Dreimal in der Woche fahren Alina Schiau und Kollegen vom rumänischen Anti-Aids-Verband (ARAS) in die raueren Stadtteile, um Spritzen und Verbände an injizierende Drogenkonsumenten und Kondome an Sexarbeiterinnen zu verteilen.

Aber ihre Mittel gehen zur Neige und die Bestände schwinden. Im November muss ihr Krankenwagen vielleicht in der Garage bleiben.

„Was ist billiger? Eine Spritze kaufen und damit auf Prävention setzen? Oder einen Patienten jahrelang behandeln?“ sagt die Sozialarbeiterin Ada Luca, empört über die Untätigkeit der Regierung.

Bulgarien und Rumänien sind beide Länder des ehemaligen Ostblocks, und laut dem Europäischen Zentrum für die Prävention und die Kontrolle von Krankheiten (ECDC) wurden 2019 76 % der in Europa diagnostizierten AIDS-Fälle im Osten diagnostiziert.

„Es ist offensichtlich, dass die Zahl der Kontaminationen seit Beginn der Pandemie zugenommen hat“, sagte Schiau gegenüber AFP.

Als sich das Coronavirus durchsetzte, wurden Krankenhäuser für Nicht-Covid-Patienten geschlossen, sagt Davron Mukhamadiev, Regionaler Gesundheits- und Pflegekoordinator des Roten Kreuzes Europa (IFRC).

Quarantäneanforderungen, Reisebeschränkungen und eingeschränkter Zugang zu Schnelltests und Diagnosediensten untergruben alle Bemühungen, HIV/AIDS zurückzudrängen, sagte er.

„Wir sind verlassen“

UNAIDS-Daten zeigen 140.000 Neuinfektionen in Osteuropa und Zentralasien im Jahr 2020 gegenüber 170.000 im Jahr 2019, was Experten auf eine dramatische Verlangsamung des Screenings und nicht auf einen Rückgang der Fälle zurückführen.
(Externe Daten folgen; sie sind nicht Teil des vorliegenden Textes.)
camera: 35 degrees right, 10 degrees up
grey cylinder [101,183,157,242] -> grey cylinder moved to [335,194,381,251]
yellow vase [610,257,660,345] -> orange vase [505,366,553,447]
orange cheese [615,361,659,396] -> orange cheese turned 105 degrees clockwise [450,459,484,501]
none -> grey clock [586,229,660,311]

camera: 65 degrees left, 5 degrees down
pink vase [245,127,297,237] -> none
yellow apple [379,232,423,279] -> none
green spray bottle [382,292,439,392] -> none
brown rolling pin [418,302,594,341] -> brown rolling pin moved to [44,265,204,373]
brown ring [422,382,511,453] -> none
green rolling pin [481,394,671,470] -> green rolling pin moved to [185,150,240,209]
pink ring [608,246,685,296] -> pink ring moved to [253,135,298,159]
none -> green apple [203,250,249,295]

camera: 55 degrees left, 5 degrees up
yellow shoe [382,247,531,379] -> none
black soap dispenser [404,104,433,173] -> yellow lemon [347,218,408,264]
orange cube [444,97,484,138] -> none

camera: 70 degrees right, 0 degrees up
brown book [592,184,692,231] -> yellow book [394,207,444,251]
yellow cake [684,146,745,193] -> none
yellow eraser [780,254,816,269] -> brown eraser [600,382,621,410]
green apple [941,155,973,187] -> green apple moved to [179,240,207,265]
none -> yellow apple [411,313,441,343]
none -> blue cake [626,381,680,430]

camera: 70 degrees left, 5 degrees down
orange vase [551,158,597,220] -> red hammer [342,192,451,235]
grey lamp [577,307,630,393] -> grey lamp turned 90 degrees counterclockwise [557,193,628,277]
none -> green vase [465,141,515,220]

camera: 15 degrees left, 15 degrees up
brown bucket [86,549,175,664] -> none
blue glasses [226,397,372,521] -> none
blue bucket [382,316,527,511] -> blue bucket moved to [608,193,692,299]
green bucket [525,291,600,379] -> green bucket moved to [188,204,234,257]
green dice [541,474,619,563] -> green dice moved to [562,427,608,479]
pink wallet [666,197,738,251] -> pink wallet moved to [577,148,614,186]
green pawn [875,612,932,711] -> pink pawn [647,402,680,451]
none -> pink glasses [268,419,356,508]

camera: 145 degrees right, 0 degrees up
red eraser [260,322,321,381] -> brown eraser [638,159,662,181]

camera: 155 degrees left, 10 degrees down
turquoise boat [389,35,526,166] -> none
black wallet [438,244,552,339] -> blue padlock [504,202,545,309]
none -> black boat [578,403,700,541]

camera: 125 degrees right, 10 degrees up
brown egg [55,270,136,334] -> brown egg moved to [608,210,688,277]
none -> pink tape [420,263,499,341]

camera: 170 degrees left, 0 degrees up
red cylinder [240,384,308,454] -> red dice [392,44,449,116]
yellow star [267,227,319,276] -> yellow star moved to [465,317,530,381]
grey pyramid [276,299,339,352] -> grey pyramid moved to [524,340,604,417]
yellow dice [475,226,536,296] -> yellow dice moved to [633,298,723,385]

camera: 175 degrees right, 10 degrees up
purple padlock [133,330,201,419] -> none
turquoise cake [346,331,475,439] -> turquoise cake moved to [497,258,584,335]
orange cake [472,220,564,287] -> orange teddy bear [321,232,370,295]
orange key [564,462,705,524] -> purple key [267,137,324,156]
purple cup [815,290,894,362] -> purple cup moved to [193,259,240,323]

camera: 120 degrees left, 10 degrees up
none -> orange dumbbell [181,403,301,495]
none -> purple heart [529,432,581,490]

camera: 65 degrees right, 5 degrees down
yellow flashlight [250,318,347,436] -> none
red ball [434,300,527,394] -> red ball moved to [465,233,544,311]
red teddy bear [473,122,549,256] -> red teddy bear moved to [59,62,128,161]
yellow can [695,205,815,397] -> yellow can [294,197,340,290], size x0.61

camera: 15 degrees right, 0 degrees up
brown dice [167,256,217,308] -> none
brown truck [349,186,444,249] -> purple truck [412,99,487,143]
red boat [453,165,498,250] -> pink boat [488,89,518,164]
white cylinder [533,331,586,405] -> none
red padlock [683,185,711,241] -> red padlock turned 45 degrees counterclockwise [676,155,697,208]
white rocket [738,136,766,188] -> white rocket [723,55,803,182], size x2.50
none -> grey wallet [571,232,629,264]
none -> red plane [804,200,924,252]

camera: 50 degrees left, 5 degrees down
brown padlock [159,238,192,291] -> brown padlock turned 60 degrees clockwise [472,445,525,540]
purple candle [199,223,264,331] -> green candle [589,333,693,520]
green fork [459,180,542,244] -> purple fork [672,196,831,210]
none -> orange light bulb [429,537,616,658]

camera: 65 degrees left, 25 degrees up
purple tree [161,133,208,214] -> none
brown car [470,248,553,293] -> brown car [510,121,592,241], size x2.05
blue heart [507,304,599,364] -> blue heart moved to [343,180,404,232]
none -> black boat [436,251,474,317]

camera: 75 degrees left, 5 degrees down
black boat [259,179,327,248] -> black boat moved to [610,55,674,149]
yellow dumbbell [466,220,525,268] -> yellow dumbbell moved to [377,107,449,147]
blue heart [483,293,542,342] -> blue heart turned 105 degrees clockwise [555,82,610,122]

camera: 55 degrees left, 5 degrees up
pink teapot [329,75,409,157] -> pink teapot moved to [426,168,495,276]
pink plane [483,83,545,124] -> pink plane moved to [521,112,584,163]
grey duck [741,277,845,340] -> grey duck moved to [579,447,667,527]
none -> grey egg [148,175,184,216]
Im Jahr 2020 gelang es Rumänien beispielsweise, nur 234.420 Menschen auf HIV/AIDS zu testen – fast ein Drittel weniger als 334.410 im Vorjahr.

Im benachbarten Bulgarien ist es ähnlich.

Regionale Gesundheitszentren seien „überfordert und haben während Covid kaum noch HIV-Tests durchgeführt“, sagte Alexander Milanov, Programmdirektor der Nationalen Patientenorganisation des Landes.

Die Pandemie hat Lieferketten und den Transport von Medikamenten unterbrochen und den historischen Mangel in Ländern wie Rumänien trotz enormer wissenschaftlicher Fortschritte verschärft, die die Ergebnisse für HIV-Patienten in reichen Ländern dramatisch verbessert haben.

Alexandru Tantu, ein 28-jähriger HIV-positiver IT-Spezialist, hat aus erster Hand erlebt, wie andere europäische Länder Patienten besser behandeln und wie es in Rumänien täglich darum geht, die benötigten Medikamente zu bekommen.

“Wir haben erkannt, dass wir verlassen sind”, sagte er gegenüber AFP. “Daher all die Wut und die Angst, dass wir morgen unsere Behandlung nicht bekommen.”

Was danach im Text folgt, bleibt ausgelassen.